Deux jeunes filles portant une litière ; et dans la litière un soldat ! Bobazon pressa ses tempes à deux mains. Il se crut fou.

Il fit un effort désespéré pour lui. Il se traîna sur ses genoux et sur ses mains le long des bords de l’abreuvoir. Il invoquait son patron et tous les saints du paradis ; il ordonnait à Satan de se retirer de lui : Vade retro ! il enfilait à la suite l’un de l’autre tous les lambeaux d’oraison qu’il avait dans la mémoire.

Au moment où il tournait l’abreuvoir, dont les saillies allaient lui faire un abri momentané, il risqua un dernier regard en arrière. La litière était arrêtée à l’ombre d’un pan de mur ; les deux belles filles riantes et animées étanchaient leurs chevelures, qui ruisselaient de sueur ; la portière de la chaise s’ouvrait pour donner passage à un brillant seigneur élégamment costumé.

Mais Bobazon ne vit guère que sa longue épée à l’acier de laquelle le soleil arracha une gerbe de fugitives étincelles.
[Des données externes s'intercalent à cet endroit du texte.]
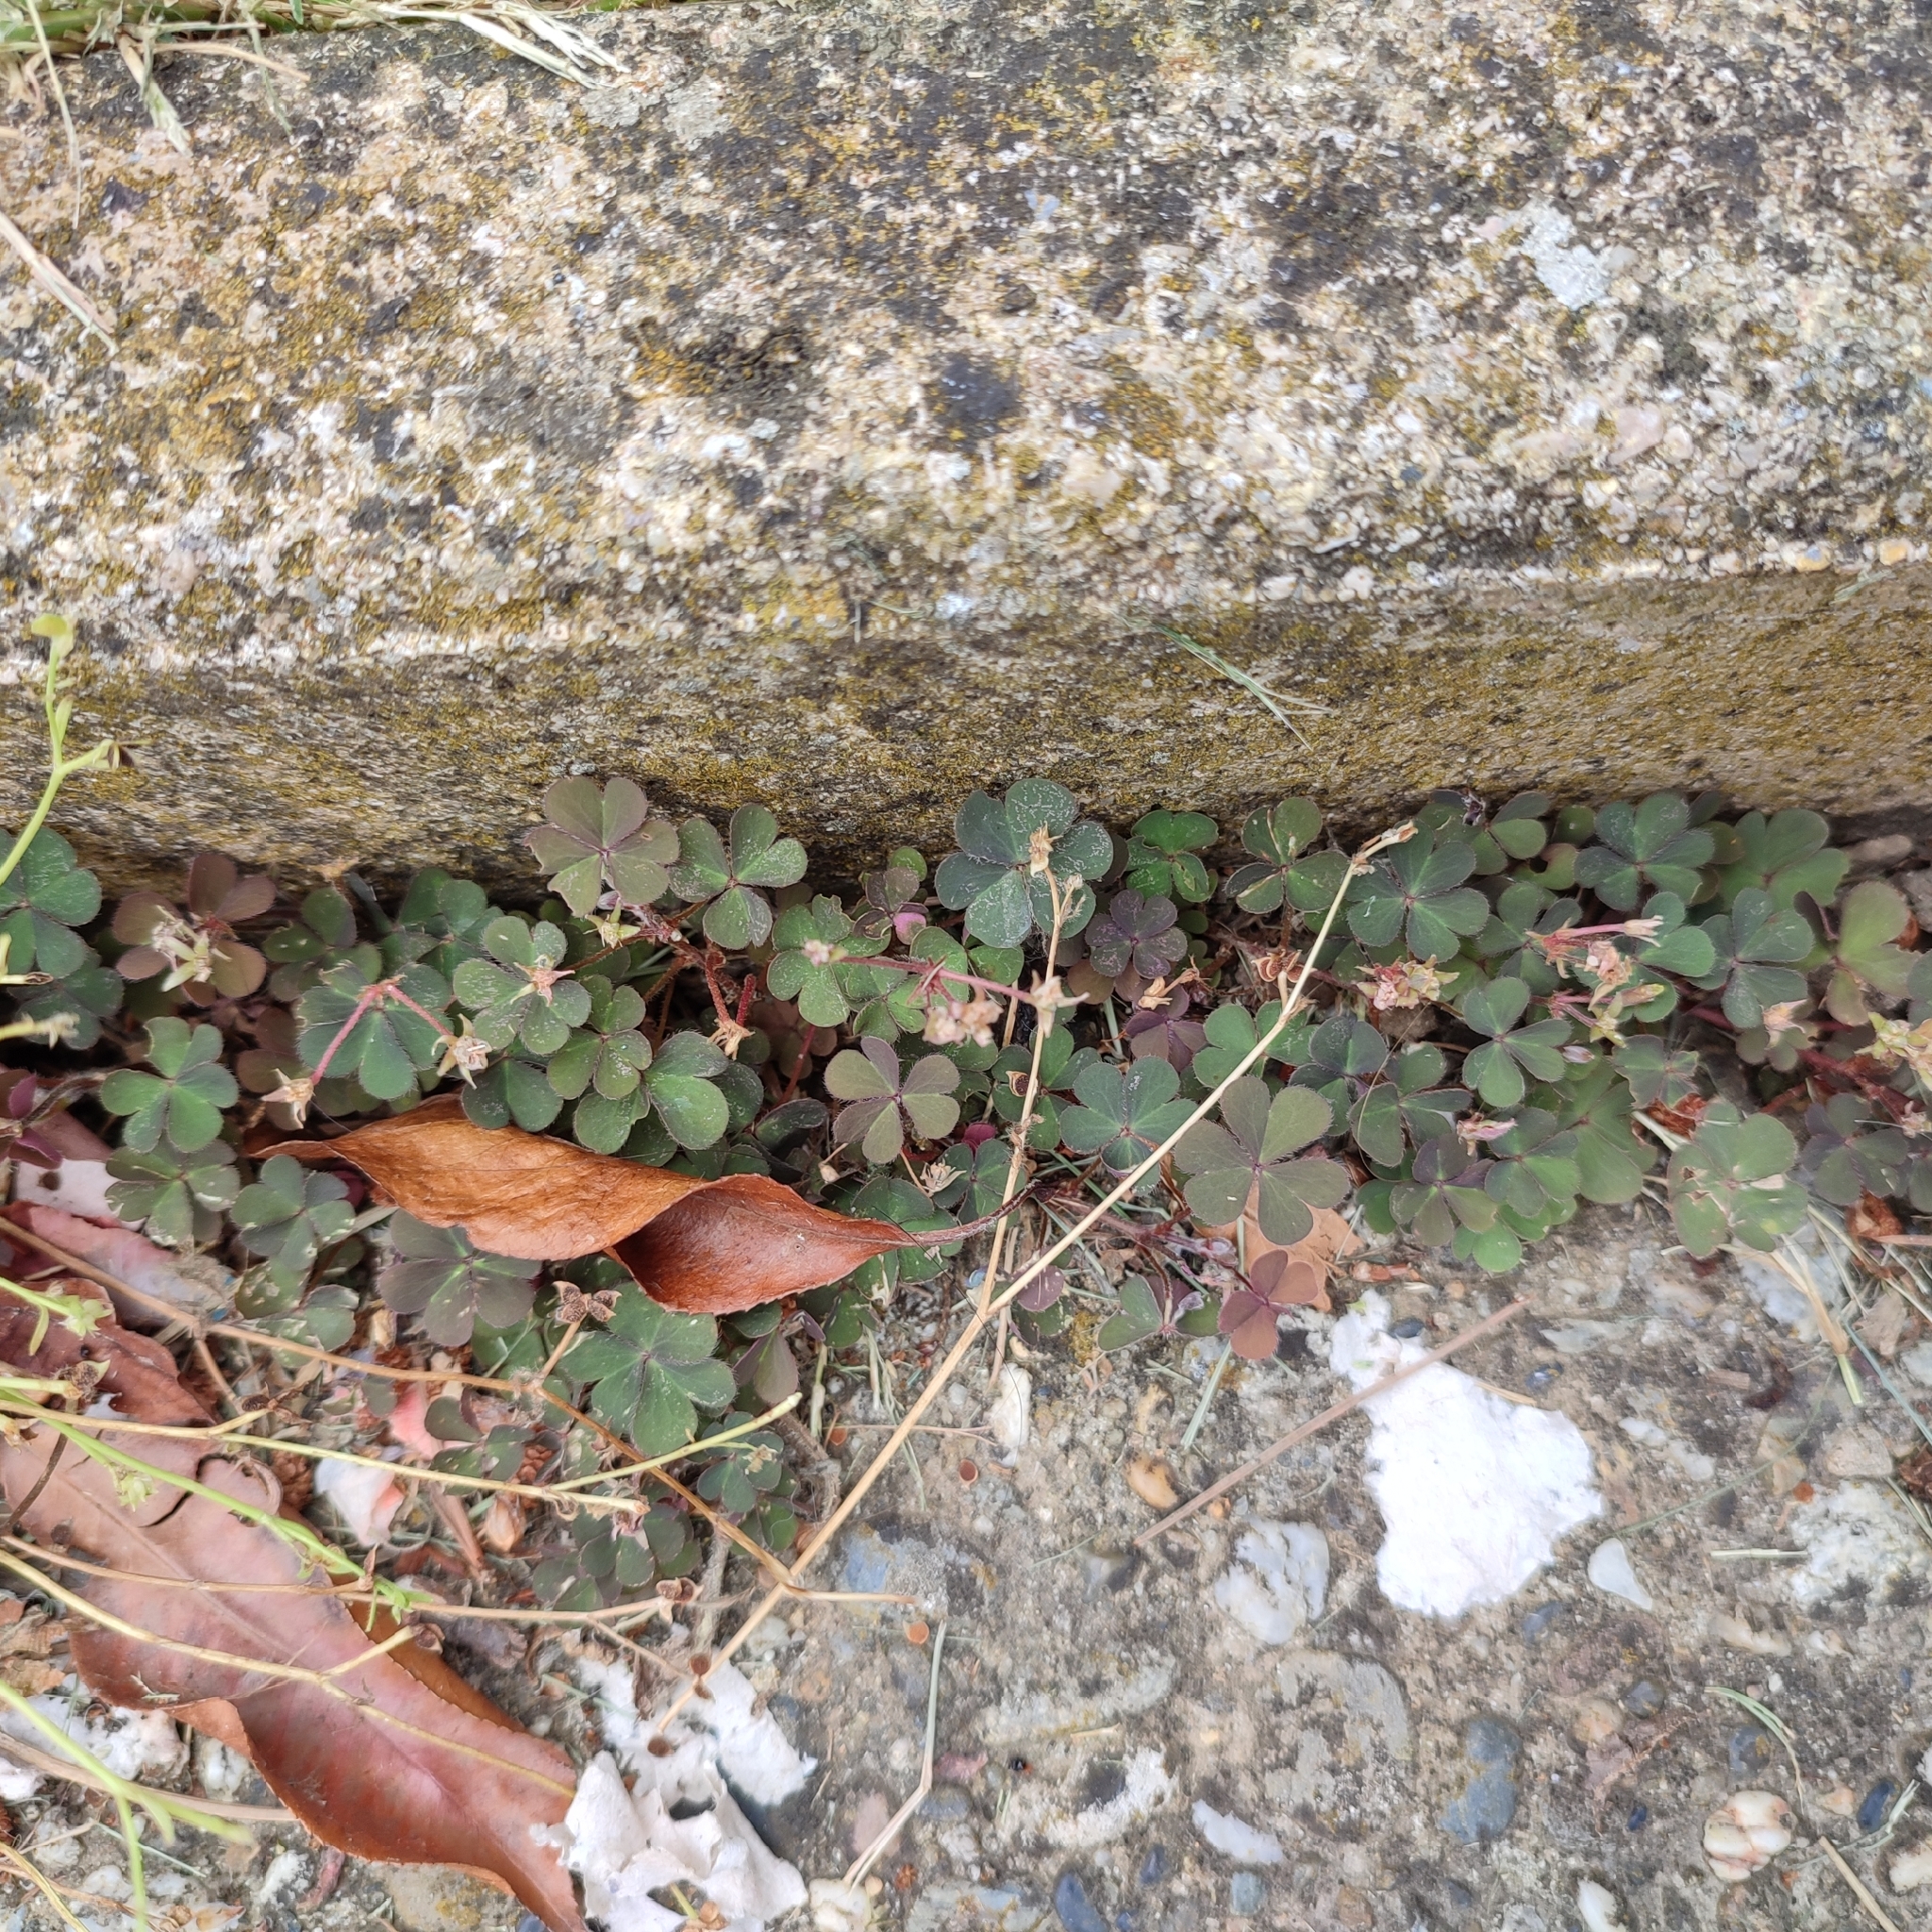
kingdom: Plantae
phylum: Tracheophyta
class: Magnoliopsida
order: Oxalidales
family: Oxalidaceae
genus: Oxalis
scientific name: Oxalis corniculata
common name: Procumbent yellow-sorrel
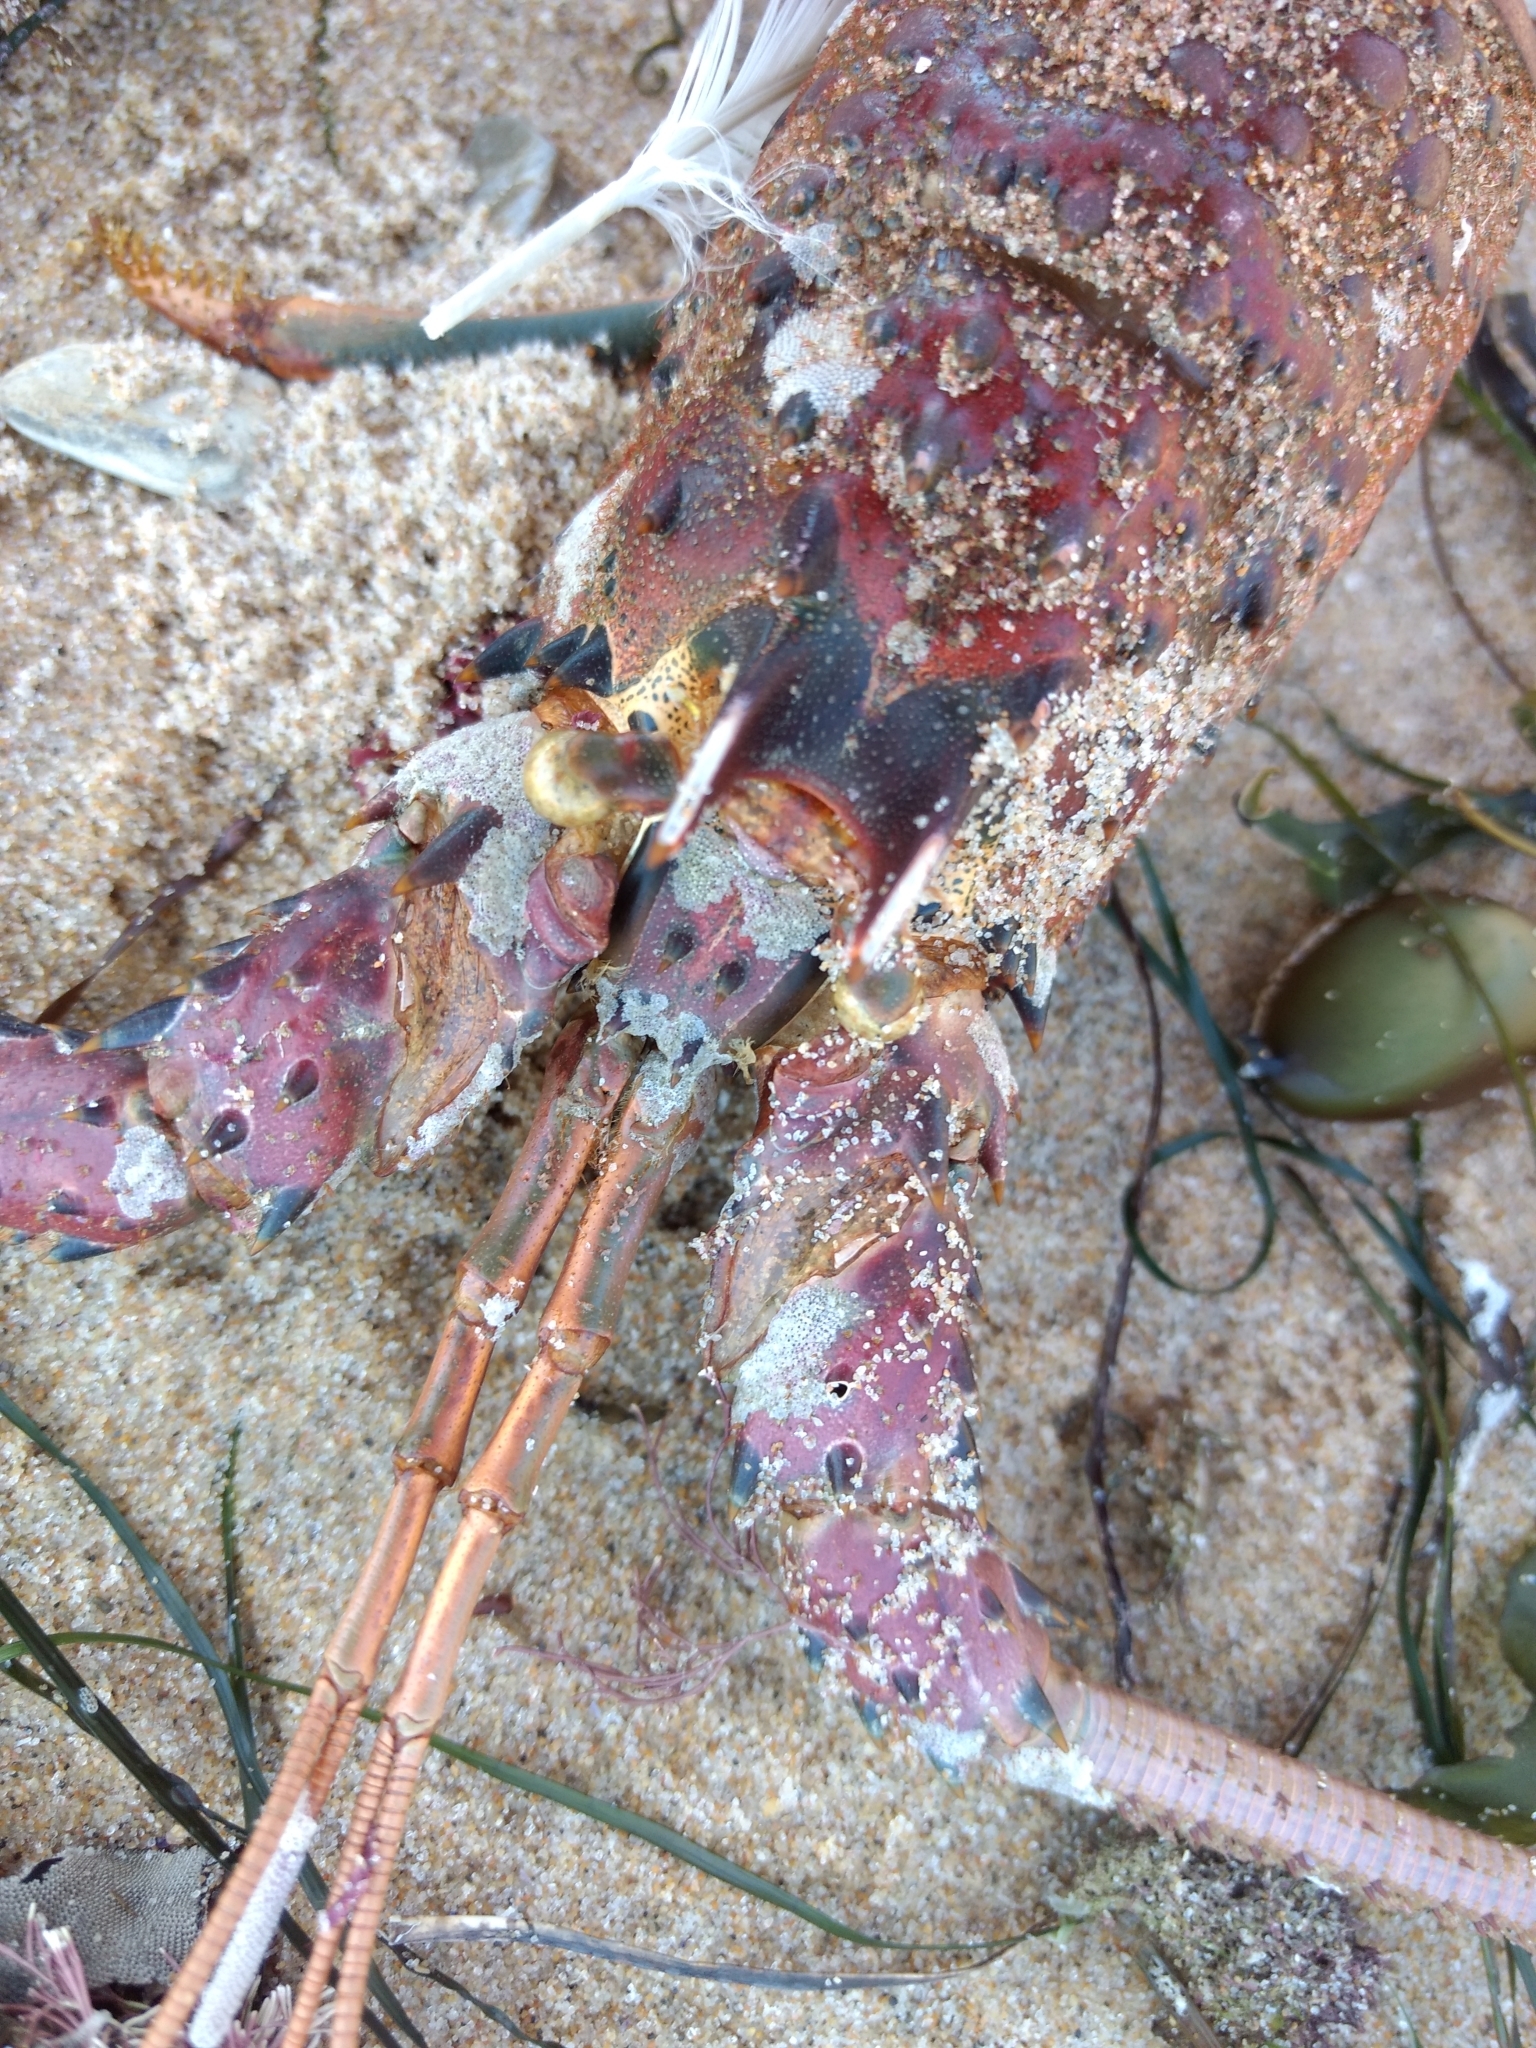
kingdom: Animalia
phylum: Arthropoda
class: Malacostraca
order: Decapoda
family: Palinuridae
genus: Panulirus
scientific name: Panulirus interruptus
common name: California spiny lobster
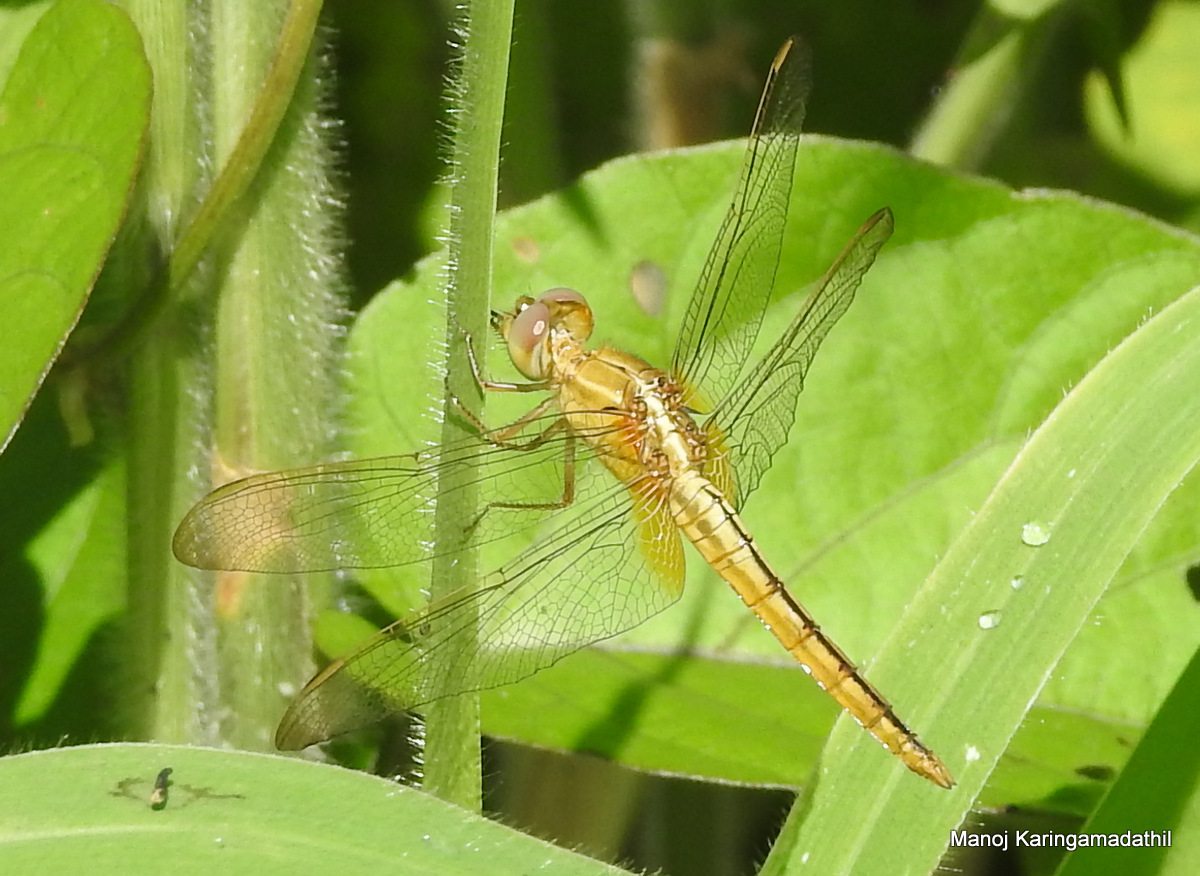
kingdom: Animalia
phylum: Arthropoda
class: Insecta
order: Odonata
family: Libellulidae
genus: Crocothemis
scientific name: Crocothemis servilia
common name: Scarlet skimmer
Ces étincelles blessèrent les yeux de Bobazon comme une menace.

Il tourna les yeux vers les deux hommes déguenillés qui venaient par le sentier conduisant à la place de Jérusalem.

Ceux-ci avançaient toujours cauteleusement.

À leurs mouvements, Bobazon devina qu’ils avaient aperçu les deux sacs au bord de l’abreuvoir.

Son épouvante lui rendit quelque force. Il dépassa le profil de la piscine, et, sûr désormais de n’être plus aperçu, il rampa jusqu’au mur de la boucherie, derrière lequel il trouva les deux chevaux qui broutaient avec avidité.

– Viens ! Migaja, dit-il doucement et d’un ton de supplication ; viens, Pepino, mon ami… approchez, mes agneaux, approchez !

Son dessein bien arrêté était d’enfourcher une de ses bêtes et de détaler ensuite au triple galop.

Mais Migaja et Pepino étaient dans des dispositions diamétralement contraires. Ils avaient chaud, ils avaient faim. Ils tenaient à leur étroite marge d’ombre et au fourrage étique dont les gratifiait leur bonne étoile. Leur dessein, quoique les bêtes, dit-on, n’aient point de raisonnement, était aussi parfaitement arrêté que celui de Bobazon. Ils prétendaient profiter de l’aubaine et tondre l’herbe du sentier jusqu’au dernier brin.

Les prières et les exhortations de Bobazon n’obtinrent aucun succès. Les damnés chevaux semblaient deviner qu’il était hors d’état de les poursuivre. Ils s’éloignaient pas à pas, faisant honneur à leur provende et ne perdant pas un coup de dent.

Bobazon s’affaissa contre le mur et resta immobile, se confiant à la garde des saints.

Il entendait des gens qui allaient et venaient. Outre l’excès de sa fatigue, il n’osait plus bouger, tant il craignait de révéler sa retraite.

Au bout de dix minutes, le bruit cessa du côté de l’abreuvoir.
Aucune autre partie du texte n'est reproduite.